++++ Material to process ++++

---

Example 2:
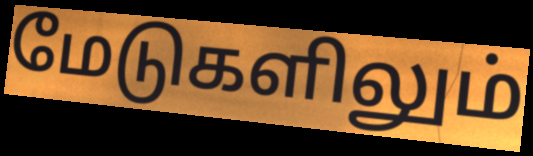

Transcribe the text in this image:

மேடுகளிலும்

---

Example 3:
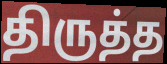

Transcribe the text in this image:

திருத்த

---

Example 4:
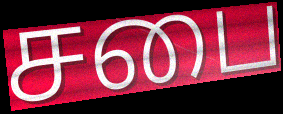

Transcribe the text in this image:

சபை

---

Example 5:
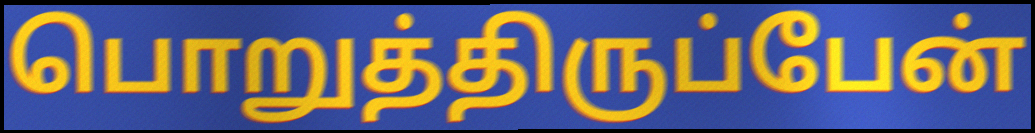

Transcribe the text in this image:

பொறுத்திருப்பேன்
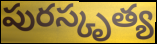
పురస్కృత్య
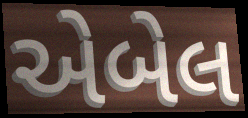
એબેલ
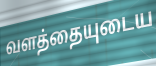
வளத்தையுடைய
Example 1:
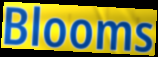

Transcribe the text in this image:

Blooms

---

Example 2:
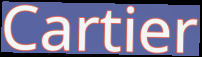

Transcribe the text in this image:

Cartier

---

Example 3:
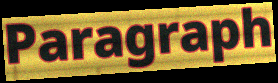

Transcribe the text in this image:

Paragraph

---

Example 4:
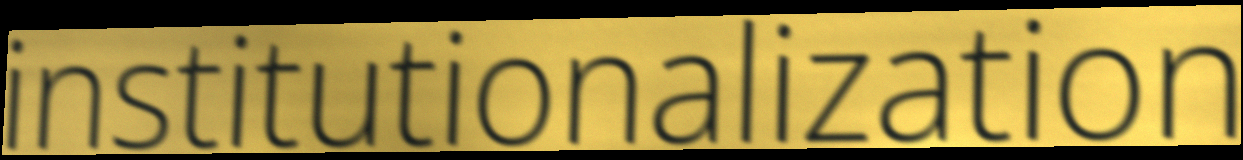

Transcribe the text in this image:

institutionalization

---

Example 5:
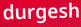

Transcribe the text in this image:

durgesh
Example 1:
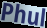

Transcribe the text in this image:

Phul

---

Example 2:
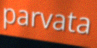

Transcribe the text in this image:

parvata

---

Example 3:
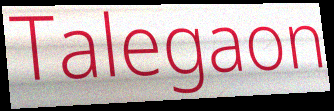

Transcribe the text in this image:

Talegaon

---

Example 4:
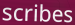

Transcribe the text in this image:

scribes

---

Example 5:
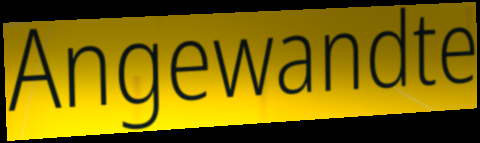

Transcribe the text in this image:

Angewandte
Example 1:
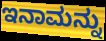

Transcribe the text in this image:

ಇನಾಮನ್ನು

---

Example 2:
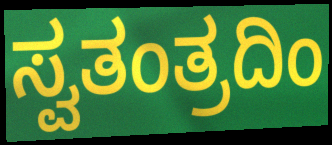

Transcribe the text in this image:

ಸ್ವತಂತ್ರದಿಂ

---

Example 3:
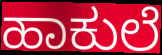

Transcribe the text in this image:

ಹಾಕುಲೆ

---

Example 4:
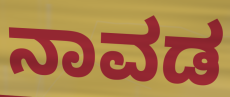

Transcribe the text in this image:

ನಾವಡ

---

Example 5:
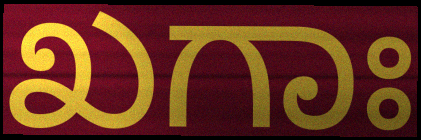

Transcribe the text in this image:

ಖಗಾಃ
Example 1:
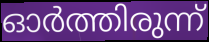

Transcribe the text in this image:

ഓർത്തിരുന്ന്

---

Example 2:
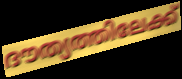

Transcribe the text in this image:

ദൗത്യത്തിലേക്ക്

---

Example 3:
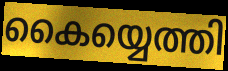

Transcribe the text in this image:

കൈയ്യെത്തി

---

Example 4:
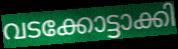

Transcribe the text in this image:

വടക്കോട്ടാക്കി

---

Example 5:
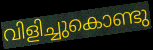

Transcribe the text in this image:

++++

Task directions — Retype the data above exactly, dropping every picture.

Exercise solution —
---

Example 2:

Transcribe the text in this image:

மேடுகளிலும்

---

Example 3:

Transcribe the text in this image:

திருத்த

---

Example 4:

Transcribe the text in this image:

சபை

---

Example 5:

Transcribe the text in this image:

பொறுத்திருப்பேன்
పురస్కృత్య
એબેલ
வளத்தையுடைய
Example 1:

Transcribe the text in this image:

Blooms

---

Example 2:

Transcribe the text in this image:

Cartier

---

Example 3:

Transcribe the text in this image:

Paragraph

---

Example 4:

Transcribe the text in this image:

institutionalization

---

Example 5:

Transcribe the text in this image:

durgesh
Example 1:

Transcribe the text in this image:

Phul

---

Example 2:

Transcribe the text in this image:

parvata

---

Example 3:

Transcribe the text in this image:

Talegaon

---

Example 4:

Transcribe the text in this image:

scribes

---

Example 5:

Transcribe the text in this image:

Angewandte
Example 1:

Transcribe the text in this image:

ಇನಾಮನ್ನು

---

Example 2:

Transcribe the text in this image:

ಸ್ವತಂತ್ರದಿಂ

---

Example 3:

Transcribe the text in this image:

ಹಾಕುಲೆ

---

Example 4:

Transcribe the text in this image:

ನಾವಡ

---

Example 5:

Transcribe the text in this image:

ಖಗಾಃ
Example 1:

Transcribe the text in this image:

ഓർത്തിരുന്ന്

---

Example 2:

Transcribe the text in this image:

ദൗത്യത്തിലേക്ക്

---

Example 3:

Transcribe the text in this image:

കൈയ്യെത്തി

---

Example 4:

Transcribe the text in this image:

വടക്കോട്ടാക്കി

---

Example 5:

Transcribe the text in this image:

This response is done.